At the end of March, as Bertrand had ordained, our first editorial dinner took place. It was followed by a reception; and the two events might have been read, by the optimistic, as an announcement that a new force was at work in political and social London. Throughout the long preparations, Barbara told us repeatedly that she had no personal interest in our organization; but she could not have worked harder if this had been a battle which she had to win or a lost battle which she had to retrieve. For the first time since our marriage, she seemed fully alive; the old love of ascendancy had returned; and I forgot the futility of my uncle’s crusade in the happiness which it brought to my wife.
“Well, I wasn’t going to spoil your life, if I could help it,” she laughed, when I complimented her on her new radiance. “Whatever kind of mess I’ve made of my own . . .”
“It’s early days to be saying you’ve made a mess of your life,” I told her.
These first weeks had been less formidable than I had expected. Every one was too busy with his own concerns to recall the furious tongue-wagging of the war; and the players in what Barbara counted her tragedies had obligingly withdrawn from the stage. Jack Waring, the first of her victims, crossed my path but once in three years: I met him hurrying out of his tailor’s, and he stopped only long enough to say that he was breeding blood-stock in the midlands and hardly ever came to London. Eric Lane, a greater sufferer in a longer tragedy, had disappeared; I was told that he was in London and I assumed that he must be at work on a new play. Certainly we did not see him for several months; and it was only in rare, startling moods of depression that Barbara seemed to remember him.

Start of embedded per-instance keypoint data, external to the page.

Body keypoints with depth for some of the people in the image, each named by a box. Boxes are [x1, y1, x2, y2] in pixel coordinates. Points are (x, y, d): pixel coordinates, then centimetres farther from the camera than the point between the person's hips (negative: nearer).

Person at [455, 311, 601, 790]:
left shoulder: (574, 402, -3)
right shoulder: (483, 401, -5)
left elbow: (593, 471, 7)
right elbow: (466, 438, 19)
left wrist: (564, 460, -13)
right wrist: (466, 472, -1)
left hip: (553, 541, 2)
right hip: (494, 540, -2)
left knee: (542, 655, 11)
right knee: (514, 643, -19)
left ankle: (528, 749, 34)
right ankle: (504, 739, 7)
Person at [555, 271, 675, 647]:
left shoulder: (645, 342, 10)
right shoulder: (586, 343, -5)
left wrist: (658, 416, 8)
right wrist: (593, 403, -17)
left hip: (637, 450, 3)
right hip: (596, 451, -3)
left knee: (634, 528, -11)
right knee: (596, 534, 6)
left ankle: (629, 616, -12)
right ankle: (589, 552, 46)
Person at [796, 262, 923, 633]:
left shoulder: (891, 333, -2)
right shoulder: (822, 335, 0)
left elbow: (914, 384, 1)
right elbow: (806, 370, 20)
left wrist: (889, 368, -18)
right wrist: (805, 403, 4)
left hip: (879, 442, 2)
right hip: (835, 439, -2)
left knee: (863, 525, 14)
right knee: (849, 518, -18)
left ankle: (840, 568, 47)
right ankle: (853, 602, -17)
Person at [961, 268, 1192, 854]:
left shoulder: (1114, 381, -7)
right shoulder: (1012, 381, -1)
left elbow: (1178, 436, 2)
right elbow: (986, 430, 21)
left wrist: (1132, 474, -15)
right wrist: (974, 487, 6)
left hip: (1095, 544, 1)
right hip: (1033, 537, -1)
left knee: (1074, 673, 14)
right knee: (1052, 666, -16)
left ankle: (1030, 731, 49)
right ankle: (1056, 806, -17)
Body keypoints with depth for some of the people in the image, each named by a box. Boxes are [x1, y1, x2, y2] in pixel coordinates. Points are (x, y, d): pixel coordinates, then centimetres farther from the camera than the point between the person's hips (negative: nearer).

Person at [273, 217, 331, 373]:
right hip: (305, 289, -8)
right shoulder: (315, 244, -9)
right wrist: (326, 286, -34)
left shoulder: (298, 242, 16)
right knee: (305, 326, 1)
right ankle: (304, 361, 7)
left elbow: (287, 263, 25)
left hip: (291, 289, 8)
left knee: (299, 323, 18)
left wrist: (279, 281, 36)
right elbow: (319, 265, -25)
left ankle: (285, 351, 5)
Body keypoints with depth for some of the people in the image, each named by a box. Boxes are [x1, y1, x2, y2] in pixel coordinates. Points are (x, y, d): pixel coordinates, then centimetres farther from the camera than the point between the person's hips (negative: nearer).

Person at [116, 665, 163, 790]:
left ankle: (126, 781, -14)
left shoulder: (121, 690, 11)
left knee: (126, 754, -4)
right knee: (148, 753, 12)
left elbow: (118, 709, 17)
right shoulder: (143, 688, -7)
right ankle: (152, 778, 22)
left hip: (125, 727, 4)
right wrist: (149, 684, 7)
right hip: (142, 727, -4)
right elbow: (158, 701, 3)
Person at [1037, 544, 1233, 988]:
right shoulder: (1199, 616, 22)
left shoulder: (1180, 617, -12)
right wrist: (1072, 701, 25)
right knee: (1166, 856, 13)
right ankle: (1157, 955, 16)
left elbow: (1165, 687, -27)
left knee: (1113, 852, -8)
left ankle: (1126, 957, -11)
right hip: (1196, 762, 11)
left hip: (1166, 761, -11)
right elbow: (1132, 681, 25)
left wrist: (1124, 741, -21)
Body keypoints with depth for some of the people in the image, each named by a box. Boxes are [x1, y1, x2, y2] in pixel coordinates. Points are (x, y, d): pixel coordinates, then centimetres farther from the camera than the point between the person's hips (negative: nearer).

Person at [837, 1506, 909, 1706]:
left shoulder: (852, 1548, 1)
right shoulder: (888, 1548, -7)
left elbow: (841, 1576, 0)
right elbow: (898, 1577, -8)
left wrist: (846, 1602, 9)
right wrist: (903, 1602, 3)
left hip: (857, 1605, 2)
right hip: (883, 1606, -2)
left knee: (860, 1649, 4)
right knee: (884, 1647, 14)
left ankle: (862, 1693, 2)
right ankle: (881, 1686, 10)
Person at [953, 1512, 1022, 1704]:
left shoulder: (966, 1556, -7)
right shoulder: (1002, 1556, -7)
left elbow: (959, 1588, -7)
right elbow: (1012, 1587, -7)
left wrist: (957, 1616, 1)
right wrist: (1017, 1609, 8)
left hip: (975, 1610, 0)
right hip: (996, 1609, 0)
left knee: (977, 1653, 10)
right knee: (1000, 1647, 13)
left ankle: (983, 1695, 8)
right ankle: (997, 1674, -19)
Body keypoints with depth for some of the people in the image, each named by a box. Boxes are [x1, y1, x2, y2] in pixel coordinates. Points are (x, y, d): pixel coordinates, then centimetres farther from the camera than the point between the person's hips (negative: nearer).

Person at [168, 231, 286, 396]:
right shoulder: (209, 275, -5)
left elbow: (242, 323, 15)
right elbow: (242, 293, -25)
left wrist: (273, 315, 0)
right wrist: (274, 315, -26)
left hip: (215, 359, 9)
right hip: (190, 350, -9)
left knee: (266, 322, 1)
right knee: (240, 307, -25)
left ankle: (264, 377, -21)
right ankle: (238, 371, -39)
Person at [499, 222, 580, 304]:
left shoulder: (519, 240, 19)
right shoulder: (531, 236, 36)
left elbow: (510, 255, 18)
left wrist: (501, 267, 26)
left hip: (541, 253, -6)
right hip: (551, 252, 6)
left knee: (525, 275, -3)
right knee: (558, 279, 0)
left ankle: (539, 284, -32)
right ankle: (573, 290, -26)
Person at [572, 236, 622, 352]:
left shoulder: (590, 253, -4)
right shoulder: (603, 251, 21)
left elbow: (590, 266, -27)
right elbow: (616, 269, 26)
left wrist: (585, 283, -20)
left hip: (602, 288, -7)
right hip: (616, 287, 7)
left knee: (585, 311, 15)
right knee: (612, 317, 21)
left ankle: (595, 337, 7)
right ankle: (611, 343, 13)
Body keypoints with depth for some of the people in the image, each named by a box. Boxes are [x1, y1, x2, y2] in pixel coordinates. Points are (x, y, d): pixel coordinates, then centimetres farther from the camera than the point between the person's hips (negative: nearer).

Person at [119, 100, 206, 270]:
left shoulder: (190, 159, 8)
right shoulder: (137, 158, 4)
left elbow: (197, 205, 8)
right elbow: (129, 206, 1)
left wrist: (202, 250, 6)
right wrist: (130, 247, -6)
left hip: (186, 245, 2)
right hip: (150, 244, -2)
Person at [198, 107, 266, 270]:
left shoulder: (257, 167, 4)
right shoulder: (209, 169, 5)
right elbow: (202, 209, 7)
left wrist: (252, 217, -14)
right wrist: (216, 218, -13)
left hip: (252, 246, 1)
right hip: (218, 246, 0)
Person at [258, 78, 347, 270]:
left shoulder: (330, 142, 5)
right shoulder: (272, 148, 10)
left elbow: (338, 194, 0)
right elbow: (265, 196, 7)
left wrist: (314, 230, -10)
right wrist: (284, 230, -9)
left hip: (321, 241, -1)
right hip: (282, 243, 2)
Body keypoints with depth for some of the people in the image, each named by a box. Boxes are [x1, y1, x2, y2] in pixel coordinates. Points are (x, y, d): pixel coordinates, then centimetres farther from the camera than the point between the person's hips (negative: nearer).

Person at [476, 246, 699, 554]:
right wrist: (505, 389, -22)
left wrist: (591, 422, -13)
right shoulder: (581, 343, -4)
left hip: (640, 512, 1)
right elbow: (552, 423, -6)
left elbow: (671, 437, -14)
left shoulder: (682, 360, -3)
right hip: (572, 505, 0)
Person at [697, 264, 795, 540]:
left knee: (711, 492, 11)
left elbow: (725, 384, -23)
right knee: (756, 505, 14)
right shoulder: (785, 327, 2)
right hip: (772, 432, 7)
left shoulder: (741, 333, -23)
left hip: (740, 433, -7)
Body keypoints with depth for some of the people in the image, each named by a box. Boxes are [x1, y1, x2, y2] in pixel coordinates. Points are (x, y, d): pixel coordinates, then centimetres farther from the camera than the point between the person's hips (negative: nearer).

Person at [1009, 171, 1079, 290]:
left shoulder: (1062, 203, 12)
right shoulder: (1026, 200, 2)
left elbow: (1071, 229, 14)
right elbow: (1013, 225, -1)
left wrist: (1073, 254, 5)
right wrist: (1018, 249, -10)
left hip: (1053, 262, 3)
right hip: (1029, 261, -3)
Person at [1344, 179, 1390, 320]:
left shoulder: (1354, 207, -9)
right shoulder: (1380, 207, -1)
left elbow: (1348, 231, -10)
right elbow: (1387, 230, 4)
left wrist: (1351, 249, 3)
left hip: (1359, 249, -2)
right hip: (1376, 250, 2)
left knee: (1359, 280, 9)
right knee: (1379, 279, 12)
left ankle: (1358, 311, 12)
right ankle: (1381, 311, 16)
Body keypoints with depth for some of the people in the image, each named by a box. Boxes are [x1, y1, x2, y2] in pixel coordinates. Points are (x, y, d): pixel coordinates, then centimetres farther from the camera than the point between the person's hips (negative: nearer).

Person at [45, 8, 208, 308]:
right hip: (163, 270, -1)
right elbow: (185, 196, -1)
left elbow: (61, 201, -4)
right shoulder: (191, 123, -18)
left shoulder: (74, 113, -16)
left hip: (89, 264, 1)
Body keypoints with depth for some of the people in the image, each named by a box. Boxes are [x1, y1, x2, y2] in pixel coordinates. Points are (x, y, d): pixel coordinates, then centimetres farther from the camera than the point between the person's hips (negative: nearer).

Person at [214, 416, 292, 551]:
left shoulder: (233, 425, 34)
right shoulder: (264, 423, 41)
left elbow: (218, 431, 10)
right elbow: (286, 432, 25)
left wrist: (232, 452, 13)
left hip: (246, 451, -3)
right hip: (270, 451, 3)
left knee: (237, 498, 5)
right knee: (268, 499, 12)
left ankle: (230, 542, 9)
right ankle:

“How much you feel depends on how much you put into life,” she suggested, a little wistfully. “You can make a mess of your life when you’re a child, if you go the right way about it. You wouldn’t, because you let other people live your life for you; but I always had to make mine a great spiritual adventure, a thing to be squeezed dry, not tasted! At the end I must feel that I’ve taken a wonderful journey and that every moment of it has been marked by poignant emotions, vivid experiences. The whole of myself must go into everything.”
“When you see a wet paint sign, you must make sure that the paint is really wet?,” I asked.
“With both hands! Unlike my dear George, who avoids all paint because some of it is sometimes not quite dry. We’re a strange and wonderful combination, darling.”
“The actor and the audience.”
“You’re content just to look on?”
“Life is varied enough!,” I said. “And, though I don’t suppose any period is dull when you know it, I believe our own period is the most interesting in all history. I believe, too, that we’re in the most interesting part of the most interesting period. Bertrand will tell you that our day is over and that the future lies with the new men. I’m watching.”